But I didn't get it, is NAT causing my IP problem? Ports are fine as you said...


----------



## Phantowm (Jul 26, 2014)

Shadowjk said:


> Your ports are open fine, if the clients can connect to the server then your ports are fine. As for the logs it will be vendor specific however yours might be located under the Maintenance tab.
> 
> EDIT: Port forwarding is all about making exceptions to the NAT process so you can host services.
> 
> Josh


Alright, so I was searching the web about this NAT and I've come across this:

Raspberry Pi as a 3g (Huawei E303) wireless (Edimax EW-7811Un) router : Configure NAT

It's actually the first sentence that caught my eye - "NAT allows many clients on your private network to use the single public (internet side) ip address... "

I do not want others to use a single public a.k.a my public address. I want to see their own address when they join!
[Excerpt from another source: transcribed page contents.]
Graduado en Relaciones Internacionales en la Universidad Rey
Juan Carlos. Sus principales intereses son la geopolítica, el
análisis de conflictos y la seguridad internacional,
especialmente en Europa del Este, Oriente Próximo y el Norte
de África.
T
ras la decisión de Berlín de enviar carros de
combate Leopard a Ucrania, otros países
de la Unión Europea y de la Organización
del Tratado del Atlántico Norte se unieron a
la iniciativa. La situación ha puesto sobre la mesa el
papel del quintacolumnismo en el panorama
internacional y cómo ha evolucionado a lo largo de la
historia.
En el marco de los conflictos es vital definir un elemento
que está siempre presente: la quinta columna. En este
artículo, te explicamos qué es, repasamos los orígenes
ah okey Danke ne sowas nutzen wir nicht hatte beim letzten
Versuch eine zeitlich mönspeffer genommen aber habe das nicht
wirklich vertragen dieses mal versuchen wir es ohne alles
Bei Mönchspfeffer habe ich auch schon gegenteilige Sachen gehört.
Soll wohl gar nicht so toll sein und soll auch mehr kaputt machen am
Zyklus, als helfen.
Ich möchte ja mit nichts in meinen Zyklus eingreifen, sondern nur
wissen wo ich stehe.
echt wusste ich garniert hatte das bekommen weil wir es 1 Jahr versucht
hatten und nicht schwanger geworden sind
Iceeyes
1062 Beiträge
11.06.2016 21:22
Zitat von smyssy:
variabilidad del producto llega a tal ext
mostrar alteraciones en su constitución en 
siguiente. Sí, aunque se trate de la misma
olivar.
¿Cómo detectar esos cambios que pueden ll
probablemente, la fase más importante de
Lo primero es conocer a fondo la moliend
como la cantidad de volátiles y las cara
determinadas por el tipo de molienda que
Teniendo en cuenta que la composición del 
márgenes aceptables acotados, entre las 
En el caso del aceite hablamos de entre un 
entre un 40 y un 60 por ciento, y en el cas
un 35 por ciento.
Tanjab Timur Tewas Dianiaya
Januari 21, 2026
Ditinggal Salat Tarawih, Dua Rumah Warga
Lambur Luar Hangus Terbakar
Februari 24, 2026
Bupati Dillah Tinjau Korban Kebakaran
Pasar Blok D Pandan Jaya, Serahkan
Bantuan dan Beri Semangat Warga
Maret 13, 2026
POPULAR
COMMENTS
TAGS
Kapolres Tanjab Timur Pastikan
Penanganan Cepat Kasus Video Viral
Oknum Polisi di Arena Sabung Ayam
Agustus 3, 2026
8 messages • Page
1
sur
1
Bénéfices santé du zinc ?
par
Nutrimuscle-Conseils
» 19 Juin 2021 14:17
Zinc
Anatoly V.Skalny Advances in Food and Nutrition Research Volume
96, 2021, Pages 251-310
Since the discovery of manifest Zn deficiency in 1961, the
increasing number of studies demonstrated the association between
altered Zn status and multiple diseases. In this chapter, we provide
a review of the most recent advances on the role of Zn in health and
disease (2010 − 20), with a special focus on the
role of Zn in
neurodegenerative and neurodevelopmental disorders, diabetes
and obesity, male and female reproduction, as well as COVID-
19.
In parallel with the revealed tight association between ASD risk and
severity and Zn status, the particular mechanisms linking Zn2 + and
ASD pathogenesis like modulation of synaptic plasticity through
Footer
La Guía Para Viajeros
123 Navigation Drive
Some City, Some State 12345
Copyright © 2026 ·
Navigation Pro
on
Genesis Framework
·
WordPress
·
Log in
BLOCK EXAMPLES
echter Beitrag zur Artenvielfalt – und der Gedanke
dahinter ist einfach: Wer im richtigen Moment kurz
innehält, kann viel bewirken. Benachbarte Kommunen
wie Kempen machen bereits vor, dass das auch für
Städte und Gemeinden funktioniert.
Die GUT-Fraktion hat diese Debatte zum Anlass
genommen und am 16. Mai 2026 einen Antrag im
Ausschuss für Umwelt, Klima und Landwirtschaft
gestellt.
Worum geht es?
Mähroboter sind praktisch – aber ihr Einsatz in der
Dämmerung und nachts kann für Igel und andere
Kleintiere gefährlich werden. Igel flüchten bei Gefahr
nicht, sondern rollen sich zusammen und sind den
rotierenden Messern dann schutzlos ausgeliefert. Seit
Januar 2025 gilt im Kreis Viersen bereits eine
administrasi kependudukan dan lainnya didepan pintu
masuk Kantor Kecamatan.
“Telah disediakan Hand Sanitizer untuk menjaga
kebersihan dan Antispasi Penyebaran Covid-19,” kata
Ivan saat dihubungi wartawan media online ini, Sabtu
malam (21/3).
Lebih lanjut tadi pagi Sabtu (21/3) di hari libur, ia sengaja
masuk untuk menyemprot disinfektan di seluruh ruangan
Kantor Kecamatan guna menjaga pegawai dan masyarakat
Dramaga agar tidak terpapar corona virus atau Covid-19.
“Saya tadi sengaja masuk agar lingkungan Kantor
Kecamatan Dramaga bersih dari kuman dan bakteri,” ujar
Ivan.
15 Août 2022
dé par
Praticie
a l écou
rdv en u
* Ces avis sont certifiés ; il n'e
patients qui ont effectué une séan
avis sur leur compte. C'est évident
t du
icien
Is it possible to disable this NAT feature? I don't care if it's less secure! :whistling:

Any ideas Mr. Shadowjk or anyone?


----------



## Wand3r3r (Sep 17, 2010)

Sorry to say but you are misunderstanding what you are reading.

Remote users are not getting a ip address FROM you. They have their own. What NAT refers to is you are able to have a single public ip address translated into many LAN addresses.

If you took your router out and connected just the game server to the modem then you would eliminate NAT.

Of course that means no other servers, pcs or devices have internet access anymore AND your game server is raw on the internet susceptible to every port Trojan and hacker out there.

Here is the part you don't seem to be getting: when you port forward the process strips off the incoming ip address and directs the request via port number to the servers ip address. This is why you see no remote ip addresses. This is why you would need to identify remote users at the wan interface of the router. But for many reasons this isn't working for you.

What you may want to consider is putting your game server in the DMZ of your router. You will need to review your routers documentation on how to configure the physical lan port the game server is connected to as a DMZ port.

DMZ bypasses the need for forwarding. This may address your issue of not seeing the remote ip addresses.


----------



## Phantowm (Jul 26, 2014)

Umm I apologise for the stupid question, but in the DMZ the host address is the *private* address, correct?


----------



## Wand3r3r (Sep 17, 2010)

Not a stupid question at all. This depends on the router. Some allow you to use a different public ip on the server in the dmz. Most do nat with all ports being open.


----------



## Phantowm (Jul 26, 2014)

So it needs a public IP, then I am doomed... I use a DHCP server.

Edit:


> You will need to review your routers documentation on how to configure the physical lan port the game server is connected to as a DMZ port.


I have no idea how to do that, my experience is too basic on this Mr Wanderer.


----------



## Wand3r3r (Sep 17, 2010)

Just try it for configuring the dmz port. No public ip required


----------



## Phantowm (Jul 26, 2014)

I tried it Mr Wanderer and the client connected to the server and still has my public IP.

But I think I (finally) found out that NAT is causing this.

On a network or my server in this case is the network, bunch of clients join they all have a unique IP address. NAT hides those clients behind a single IP address. My IP in this case.

I want to forward ports without NAT interfering so I'll most likely need another router.

From the moment I found out what NAT does I began hating it!

Forgive me for any misunderstanding.


----------



## Wand3r3r (Sep 17, 2010)

Another router won't make a difference.

NAT is not the problem. You need NAT to have multiple lan devices of yours having internet access.


----------



## Phantowm (Jul 26, 2014)

My previous router does not have NAT and runs fine with the open ports. I am getting confused now...


----------



## Wand3r3r (Sep 17, 2010)

Of course your previous router was doing NAT otherwise it is not a router.
Router=NAT
Modem=no NAT

Without NAT you are one to one. One ISP ip to one internet connected device.
With NAT you are one to many. One ISP ip to many lan connected devices with internet access.

I looked up your routers manual and it has no DMZ. In fact it was pretty bare bones for features. Might want to consider a better more feature rich router.


----------



## Phantowm (Jul 26, 2014)

But I did not have any issues with NAT back then, I could see everyone's IP normally. Could you explain why?



> I looked up your routers manual and it has no DMZ. In fact it was pretty bare bones for features. Might want to consider a better more feature rich router.


If you are talking about the Huawei router, it's from the ISP. I don't know if I can switch to another router and still have connection.

Do you have any suggestions for a decent router? Will my TP-Link WR740N do the job?


----------



## Phantowm (Jul 26, 2014)

Bump.


----------



## Wand3r3r (Sep 17, 2010)

http://www.techsupportforum.com/forums/f31/whats-the-best-router-655254.html

netgear and dlink are my favs. no belkin or Linksys for me


----------



## Phantowm (Jul 26, 2014)

Thanks for your answer. I'll highly take it into consideration.


----------